Comment by kortilla
6 hours ago
> NAT is not for security, it does not provide security.
It’s not for security but it absolutely does provide security and pretending otherwise continues to harm discussions.
I have a pile of ipv4-only IoT devices that have no firewalls of their own that are being protected by the symmetric NAT in my home router. Kick and scream all you want but there is security there and nothing on the internet can reach those devices unsolicited, just like a stateful v4 firewall would provide.
If you really don't have a stateful v4 firewall, your ISP can happily connect to all of your devices.

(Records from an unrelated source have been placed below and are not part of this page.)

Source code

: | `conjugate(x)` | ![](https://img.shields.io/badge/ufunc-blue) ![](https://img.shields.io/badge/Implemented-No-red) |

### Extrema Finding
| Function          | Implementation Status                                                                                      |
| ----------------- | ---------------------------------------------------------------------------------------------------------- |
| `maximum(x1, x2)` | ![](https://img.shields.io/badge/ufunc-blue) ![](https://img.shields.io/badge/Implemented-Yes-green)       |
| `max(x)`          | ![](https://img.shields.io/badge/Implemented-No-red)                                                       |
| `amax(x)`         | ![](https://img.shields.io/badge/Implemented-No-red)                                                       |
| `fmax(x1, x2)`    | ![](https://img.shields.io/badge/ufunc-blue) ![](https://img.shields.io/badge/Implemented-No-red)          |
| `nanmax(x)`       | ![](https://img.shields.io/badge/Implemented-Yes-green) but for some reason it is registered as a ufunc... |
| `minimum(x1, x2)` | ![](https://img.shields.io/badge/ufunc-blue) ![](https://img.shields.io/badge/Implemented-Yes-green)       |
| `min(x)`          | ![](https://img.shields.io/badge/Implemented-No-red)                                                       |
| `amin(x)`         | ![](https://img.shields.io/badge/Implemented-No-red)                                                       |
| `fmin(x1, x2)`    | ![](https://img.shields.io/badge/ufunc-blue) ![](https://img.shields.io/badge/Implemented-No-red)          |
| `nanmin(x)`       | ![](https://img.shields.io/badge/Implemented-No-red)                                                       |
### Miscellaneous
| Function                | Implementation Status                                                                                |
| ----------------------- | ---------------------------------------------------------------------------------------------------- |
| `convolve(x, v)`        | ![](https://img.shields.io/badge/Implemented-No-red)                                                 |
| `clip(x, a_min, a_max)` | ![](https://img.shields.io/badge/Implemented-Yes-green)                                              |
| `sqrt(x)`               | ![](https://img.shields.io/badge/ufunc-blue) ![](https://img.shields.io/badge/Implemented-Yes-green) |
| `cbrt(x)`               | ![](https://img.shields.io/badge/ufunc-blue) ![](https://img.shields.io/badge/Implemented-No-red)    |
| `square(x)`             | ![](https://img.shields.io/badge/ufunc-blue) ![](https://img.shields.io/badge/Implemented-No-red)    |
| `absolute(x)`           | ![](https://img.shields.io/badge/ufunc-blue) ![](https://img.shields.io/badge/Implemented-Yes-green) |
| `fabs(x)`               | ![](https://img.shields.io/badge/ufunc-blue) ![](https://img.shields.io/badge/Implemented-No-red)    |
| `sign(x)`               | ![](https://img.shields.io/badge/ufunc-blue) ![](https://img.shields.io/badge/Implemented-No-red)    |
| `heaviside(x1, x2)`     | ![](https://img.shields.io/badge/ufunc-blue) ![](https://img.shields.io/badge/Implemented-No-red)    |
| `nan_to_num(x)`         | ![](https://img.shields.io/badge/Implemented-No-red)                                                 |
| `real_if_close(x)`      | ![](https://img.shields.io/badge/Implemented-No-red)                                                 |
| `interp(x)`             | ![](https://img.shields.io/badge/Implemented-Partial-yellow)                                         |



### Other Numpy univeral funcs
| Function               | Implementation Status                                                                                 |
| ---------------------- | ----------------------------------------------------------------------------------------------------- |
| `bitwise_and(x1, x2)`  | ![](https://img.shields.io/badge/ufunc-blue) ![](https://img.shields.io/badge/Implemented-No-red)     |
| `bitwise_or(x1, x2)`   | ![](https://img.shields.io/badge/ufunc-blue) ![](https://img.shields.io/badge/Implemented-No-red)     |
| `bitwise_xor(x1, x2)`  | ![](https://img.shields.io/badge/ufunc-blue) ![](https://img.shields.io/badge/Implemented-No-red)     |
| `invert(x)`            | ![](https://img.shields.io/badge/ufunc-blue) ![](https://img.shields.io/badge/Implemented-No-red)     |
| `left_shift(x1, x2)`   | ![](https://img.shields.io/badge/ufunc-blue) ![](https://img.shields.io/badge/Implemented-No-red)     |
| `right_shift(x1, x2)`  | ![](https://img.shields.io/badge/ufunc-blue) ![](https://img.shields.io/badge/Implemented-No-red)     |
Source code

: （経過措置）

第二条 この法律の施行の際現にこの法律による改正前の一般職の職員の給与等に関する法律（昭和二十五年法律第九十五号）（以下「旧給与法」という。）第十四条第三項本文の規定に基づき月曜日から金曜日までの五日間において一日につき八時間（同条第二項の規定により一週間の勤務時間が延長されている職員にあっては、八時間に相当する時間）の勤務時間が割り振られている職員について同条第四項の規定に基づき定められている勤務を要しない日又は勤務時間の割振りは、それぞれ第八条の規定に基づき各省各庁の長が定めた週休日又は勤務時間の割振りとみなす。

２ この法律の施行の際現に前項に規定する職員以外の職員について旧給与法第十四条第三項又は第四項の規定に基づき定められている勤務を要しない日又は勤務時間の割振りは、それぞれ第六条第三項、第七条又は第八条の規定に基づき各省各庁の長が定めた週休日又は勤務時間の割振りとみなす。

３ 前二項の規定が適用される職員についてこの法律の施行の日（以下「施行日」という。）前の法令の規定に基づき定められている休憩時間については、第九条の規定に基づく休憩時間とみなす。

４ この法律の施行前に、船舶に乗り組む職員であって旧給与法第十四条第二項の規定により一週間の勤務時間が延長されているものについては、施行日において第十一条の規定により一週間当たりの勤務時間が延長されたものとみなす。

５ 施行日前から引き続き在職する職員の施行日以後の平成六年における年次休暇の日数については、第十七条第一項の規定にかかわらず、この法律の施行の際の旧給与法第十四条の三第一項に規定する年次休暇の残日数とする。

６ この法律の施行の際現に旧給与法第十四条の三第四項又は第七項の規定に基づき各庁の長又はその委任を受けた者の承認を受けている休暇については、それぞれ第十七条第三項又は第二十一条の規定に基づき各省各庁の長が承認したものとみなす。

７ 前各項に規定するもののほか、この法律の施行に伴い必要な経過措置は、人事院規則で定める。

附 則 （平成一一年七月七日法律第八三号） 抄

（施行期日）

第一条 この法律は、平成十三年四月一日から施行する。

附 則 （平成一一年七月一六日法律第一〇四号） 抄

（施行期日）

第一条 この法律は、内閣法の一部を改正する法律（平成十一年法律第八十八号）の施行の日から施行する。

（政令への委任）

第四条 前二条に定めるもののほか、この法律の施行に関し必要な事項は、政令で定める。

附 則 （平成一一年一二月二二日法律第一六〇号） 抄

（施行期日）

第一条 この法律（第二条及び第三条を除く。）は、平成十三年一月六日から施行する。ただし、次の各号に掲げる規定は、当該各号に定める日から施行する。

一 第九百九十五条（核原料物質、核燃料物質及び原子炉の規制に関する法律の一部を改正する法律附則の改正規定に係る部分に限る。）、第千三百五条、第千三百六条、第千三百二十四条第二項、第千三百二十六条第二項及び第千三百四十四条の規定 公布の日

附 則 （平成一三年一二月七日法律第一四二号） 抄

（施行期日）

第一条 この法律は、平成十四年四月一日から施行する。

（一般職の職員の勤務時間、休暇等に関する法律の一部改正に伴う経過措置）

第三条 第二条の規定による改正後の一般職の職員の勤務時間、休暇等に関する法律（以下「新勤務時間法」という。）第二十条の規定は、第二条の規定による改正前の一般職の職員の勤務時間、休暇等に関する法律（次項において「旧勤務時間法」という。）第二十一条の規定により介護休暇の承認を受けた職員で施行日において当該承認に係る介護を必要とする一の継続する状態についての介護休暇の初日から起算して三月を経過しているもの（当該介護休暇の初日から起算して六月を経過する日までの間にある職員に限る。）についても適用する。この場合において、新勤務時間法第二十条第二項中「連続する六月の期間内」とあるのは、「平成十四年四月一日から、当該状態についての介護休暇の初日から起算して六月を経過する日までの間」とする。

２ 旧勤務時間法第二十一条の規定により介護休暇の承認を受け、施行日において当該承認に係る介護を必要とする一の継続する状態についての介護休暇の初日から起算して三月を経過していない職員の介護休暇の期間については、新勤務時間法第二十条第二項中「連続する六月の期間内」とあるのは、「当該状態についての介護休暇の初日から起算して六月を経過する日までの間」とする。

First they will have to change their policy of only providing one IPv4 address per ONT connection. Then they will have to convince me to disable NAT on my router, disable the DHCP server on my router, and bridge the WAN port with the LAN block.
Meanwhile in IPv6 land the ISP provided router that my relative has came configured by default to hand out globally routable addresses from the ISP provided /64. Thankfully it also had a stateful firewall enabled by default so there was no difference in practice.
How do they manage that?
If your public IP from your ISP is 12.13.14.15, and your internal block is 192.168.0.0/24, then your ISP can send a packet to 12.13.14.15 destined for 192.168.0.7, and without a firewall your router will happily forward it. An attacker who can convince intervening routers to send traffic destined for 192.168.0.7 to 12.13.14.15 (and these attacks do exist, particularly over UDP) can also do that.
3 replies →
Send packets to the device? A NAT is in it's most basic form a mapping from one IP/port set to another IP/port set describable by some function "f" and its inverse "g". The common home user case has the firewall detect a flow from inside the network and modify "f" and "g" to allow this flow. Without the firewall, and assuming you want your devices to talk to the internet in some way, the NAT would forward (with modifications) traffic based on "f" and "g" to all your devices.